Provided passage
Why comp teams are turning to offer data as a new source of market intelligence

Athar and Charlie share their views on how and why comp teams use offer data as a real-time, reliable source of market intelligence to drive compensation decisions.

Team Compa
Team Compa

This won’t come as a surprise - at Compa, we live for data. 

This passion for data was evident among the attendees at the SVCA’s live event, which featured our own Charlie Franklin and Micron Technology’s VP of Total Rewards, Athar Siddiqee.

Charlie and Athar shared their views on how and why comp teams use offer data as a real-time, reliable source of market intelligence to drive compensation decisions and strategies. 

Watch the recording of the insightful discussion here

2023 was about being cost-aware

A trend that is going to continue for the foreseeable future.  

Most comp teams are being very cautious about managing costs right now. Due to recent market shifts, tech companies globally are getting increasingly interested in leveraging new sources of data to improve their comp strategies. 

And few sources can reveal market trends in such an accurate way that offers can. 

How leading compensation teams use offer data.

Signing bonuses are a source of cost leakage… and valuable insights

Many organizations don’t have clear guidelines or ranges when it comes to signing bonuses. Often, these bonuses are determined by the hiring manager's motivation to recruit a particular expert.

Since signing bonuses play such an important factor when it comes to comp strategies, it’s no wonder Charlie wanted to show the participants how much the market has changed over the past year.  

The number of offers with signing bonuses has crashed. “Unsurprising”, said Charlie. It used to be a norm in software engineering. Now, it’s close to being an exception. 

Compa’s recent data analysis revealed a significant decrease in the average value of signing bonuses compared to just a year and a half ago. A clear sign that most organizations are pulling back on this type of comp spend. 

A great supply of talent

The market is still quite shocked by the layoffs that hit the tech world. There is now a surplus of talent seeking employment, with organizations reducing their hiring efforts.

As a result, the average offer acceptance rate is on an upward trend, even though fewer companies are offering signing bonuses. 

Another interesting data is that enterprise tech organizations are hiring on smaller levels than they used to up until recently. 

Despite these trends, some companies continue spending a significant portion of their comp budget on signing bonuses.  It remains to be seen whether this is a strategic part of their talent acquisition efforts or a lag in adapting to market trends.

Companies pay premiums for AI experts 

Interestingly (but not surprisingly), the market saw an increase in hiring AI-focused engineers. Even though the companies pay these types of experts similarly to their “standard” software engineer colleagues, the new “AI” experts get a 2.1x base premium in equity compensation

Charlie stated that Compa is going to continue closely monitoring these insights and that he expects to see more changes as more companies decide whether to look at AI as a skill or a job. 

The differences in market trends across the US

Compa offers valuable insights into the varying market trends across different regions in the United States.

Data
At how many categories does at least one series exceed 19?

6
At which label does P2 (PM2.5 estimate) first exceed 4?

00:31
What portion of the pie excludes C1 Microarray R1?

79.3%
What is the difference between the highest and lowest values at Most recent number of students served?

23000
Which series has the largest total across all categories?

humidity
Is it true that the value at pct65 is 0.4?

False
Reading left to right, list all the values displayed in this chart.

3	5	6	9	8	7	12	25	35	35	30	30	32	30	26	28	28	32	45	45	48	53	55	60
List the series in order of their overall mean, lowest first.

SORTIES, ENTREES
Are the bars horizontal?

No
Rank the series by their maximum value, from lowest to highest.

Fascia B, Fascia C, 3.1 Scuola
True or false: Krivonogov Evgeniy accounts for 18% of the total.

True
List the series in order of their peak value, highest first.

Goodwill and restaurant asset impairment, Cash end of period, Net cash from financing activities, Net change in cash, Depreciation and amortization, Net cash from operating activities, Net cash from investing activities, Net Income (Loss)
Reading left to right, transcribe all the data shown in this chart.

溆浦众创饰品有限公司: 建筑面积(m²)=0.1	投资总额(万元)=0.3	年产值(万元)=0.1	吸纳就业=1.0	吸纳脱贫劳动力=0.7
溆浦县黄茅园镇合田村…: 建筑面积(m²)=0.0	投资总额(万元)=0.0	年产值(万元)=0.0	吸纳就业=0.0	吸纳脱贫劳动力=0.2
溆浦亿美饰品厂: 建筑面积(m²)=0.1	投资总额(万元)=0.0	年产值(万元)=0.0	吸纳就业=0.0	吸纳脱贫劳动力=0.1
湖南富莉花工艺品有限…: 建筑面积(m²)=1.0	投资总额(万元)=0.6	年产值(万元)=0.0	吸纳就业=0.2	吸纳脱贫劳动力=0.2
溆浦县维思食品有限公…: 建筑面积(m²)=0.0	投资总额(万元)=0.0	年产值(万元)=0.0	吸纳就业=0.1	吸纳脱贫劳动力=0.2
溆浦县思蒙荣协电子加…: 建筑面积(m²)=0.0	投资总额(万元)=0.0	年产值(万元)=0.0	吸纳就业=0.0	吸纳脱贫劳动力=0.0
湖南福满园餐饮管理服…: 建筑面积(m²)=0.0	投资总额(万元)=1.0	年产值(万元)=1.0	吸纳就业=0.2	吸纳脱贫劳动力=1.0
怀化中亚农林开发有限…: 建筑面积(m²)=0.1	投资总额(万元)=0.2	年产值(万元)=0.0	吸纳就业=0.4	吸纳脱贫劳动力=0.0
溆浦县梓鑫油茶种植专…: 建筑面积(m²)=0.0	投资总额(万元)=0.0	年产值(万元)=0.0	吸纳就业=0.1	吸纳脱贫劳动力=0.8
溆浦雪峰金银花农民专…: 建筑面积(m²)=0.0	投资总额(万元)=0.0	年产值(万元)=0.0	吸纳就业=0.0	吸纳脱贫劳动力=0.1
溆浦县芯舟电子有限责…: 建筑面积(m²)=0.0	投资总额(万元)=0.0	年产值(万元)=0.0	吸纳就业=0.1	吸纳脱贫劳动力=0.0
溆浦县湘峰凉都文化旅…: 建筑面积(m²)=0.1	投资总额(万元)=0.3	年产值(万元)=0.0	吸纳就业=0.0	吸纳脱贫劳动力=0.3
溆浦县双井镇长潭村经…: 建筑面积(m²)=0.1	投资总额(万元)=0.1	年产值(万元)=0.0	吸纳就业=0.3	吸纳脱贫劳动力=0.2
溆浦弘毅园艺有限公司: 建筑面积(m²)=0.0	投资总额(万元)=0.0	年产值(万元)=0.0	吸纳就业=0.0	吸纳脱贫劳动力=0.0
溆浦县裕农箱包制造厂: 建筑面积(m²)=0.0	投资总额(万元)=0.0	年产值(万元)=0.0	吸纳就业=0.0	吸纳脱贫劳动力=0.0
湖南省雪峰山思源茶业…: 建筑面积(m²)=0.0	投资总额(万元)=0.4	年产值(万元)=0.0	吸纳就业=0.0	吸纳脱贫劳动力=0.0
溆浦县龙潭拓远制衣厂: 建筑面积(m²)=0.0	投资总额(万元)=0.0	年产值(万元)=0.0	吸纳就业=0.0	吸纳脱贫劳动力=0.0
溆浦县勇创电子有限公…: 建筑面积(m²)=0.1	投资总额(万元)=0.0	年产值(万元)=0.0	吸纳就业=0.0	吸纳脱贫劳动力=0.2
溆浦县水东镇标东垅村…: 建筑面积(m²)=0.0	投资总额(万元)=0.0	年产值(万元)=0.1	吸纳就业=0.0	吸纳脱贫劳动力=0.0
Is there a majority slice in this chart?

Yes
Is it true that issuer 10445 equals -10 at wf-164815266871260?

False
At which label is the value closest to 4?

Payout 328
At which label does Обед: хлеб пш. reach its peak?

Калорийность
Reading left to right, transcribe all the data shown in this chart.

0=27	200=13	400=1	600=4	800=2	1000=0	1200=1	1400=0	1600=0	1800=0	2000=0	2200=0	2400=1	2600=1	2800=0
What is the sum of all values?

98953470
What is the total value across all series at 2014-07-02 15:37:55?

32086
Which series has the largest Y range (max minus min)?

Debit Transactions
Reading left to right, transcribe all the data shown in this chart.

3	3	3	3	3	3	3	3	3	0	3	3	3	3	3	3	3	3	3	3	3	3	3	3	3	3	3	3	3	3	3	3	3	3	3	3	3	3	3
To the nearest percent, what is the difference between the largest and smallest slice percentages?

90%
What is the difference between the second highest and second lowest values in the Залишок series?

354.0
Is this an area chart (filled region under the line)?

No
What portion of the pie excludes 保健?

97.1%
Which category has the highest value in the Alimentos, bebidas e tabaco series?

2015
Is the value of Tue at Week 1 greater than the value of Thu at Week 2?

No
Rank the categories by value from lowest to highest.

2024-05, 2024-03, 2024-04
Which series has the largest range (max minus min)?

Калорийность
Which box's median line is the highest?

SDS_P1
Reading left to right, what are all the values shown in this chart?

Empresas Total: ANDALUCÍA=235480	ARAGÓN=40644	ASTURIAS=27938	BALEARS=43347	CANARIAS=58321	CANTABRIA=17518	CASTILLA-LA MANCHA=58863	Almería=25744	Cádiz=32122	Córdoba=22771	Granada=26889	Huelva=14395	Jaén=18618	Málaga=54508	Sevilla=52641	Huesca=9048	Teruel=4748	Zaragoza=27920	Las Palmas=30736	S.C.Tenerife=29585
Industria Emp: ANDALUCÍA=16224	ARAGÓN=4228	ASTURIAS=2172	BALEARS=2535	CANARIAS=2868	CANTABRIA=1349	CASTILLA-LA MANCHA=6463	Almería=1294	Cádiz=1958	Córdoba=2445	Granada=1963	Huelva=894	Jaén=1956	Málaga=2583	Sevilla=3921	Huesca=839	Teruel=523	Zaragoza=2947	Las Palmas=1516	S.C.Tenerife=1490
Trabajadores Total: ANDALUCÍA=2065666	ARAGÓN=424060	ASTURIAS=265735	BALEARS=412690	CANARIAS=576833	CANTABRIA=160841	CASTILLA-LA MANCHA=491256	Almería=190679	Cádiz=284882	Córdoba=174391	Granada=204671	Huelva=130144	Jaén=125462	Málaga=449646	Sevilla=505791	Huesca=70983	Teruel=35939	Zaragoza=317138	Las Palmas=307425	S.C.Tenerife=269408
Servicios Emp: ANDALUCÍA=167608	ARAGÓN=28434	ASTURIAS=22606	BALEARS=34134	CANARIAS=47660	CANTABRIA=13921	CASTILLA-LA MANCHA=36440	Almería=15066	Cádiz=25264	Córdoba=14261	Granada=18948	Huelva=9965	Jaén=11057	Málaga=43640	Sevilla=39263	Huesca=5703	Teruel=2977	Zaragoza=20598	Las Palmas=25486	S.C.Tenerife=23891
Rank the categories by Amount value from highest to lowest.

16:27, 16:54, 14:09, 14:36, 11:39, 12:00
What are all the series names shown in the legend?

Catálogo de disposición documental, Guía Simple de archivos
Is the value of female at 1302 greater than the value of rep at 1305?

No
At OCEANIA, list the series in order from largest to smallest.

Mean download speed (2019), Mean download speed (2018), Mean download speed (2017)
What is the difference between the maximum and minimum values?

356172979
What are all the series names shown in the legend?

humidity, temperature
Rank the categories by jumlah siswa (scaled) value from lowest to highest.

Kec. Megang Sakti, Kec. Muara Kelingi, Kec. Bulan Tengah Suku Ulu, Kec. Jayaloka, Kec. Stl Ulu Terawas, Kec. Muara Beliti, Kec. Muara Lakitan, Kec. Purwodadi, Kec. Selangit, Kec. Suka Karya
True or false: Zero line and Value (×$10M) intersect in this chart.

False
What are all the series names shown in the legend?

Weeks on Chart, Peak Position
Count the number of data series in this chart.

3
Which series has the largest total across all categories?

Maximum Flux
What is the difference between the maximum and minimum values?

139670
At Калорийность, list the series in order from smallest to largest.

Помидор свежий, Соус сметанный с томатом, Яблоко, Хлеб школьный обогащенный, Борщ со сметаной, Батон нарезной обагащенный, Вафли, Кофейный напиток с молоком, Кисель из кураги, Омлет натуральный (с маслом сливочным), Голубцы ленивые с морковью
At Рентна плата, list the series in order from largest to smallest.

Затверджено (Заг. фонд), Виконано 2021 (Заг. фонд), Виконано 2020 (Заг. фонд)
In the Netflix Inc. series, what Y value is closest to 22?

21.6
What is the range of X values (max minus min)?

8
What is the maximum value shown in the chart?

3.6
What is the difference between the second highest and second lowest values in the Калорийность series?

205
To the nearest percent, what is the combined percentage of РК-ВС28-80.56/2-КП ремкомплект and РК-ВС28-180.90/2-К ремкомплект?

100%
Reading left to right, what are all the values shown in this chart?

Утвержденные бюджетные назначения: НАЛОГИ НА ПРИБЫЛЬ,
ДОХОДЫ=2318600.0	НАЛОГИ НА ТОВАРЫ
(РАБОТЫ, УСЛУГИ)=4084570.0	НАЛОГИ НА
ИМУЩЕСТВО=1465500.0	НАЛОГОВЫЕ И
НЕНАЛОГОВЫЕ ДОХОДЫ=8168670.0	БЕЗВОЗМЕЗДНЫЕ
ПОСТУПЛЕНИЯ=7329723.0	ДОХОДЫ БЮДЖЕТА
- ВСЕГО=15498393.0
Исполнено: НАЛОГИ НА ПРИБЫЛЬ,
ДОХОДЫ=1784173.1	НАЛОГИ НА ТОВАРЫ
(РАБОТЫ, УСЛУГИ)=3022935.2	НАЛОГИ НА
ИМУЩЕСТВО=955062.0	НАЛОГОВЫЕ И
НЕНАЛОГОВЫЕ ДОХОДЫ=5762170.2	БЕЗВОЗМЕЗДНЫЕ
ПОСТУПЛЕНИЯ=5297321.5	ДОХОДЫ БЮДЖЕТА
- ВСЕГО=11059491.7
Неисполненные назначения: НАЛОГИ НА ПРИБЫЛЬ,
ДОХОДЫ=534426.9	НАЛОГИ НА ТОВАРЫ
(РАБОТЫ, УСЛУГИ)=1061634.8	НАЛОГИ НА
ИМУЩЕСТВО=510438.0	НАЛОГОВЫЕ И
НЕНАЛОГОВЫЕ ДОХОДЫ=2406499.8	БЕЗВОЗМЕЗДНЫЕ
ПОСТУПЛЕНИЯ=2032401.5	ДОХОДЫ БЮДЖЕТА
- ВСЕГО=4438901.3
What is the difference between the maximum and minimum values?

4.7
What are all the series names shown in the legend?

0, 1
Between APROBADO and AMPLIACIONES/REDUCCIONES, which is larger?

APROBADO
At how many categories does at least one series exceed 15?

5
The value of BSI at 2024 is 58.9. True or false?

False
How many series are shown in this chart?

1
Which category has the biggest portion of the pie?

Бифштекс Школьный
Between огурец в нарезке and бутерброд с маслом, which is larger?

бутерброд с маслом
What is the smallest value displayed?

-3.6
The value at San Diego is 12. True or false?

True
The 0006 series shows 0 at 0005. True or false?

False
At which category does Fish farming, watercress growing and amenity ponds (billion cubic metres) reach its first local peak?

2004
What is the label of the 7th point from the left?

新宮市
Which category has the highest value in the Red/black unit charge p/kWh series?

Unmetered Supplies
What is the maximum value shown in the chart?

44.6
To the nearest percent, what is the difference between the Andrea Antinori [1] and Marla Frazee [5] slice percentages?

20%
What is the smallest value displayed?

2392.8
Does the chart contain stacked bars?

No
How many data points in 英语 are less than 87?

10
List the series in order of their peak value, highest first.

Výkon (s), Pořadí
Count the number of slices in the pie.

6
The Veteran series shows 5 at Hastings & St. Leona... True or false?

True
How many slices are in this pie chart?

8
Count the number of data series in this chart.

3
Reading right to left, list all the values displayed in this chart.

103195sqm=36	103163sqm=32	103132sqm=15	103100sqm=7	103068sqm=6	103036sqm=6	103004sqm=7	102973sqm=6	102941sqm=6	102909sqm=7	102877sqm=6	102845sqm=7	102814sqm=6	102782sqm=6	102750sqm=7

Prompt 1
Answer these from the article on offer data:
(a) Who is Micron Technology's VP of Total Rewards?
(b) What base premium in equity compensation do the new AI experts get?
(c) What often determines signing bonuses at many organizations?
Prompt 2
Please copy out word for word the part of the entries that begins at the line containing "Debit Transactions" and ends after the line containing "Is this an area".

Written reply 1
(a) Athar Siddiqee
(b) A 2.1x base premium
(c) The hiring manager's motivation to recruit a particular expert

Written reply 2
Debit Transactions
Reading left to right, transcribe all the data shown in this chart.

3	3	3	3	3	3	3	3	3	0	3	3	3	3	3	3	3	3	3	3	3	3	3	3	3	3	3	3	3	3	3	3	3	3	3	3	3	3	3
To the nearest percent, what is the difference between the largest and smallest slice percentages?

90%
What is the difference between the second highest and second lowest values in the Залишок series?

354.0
Is this an area chart (filled region under the line)?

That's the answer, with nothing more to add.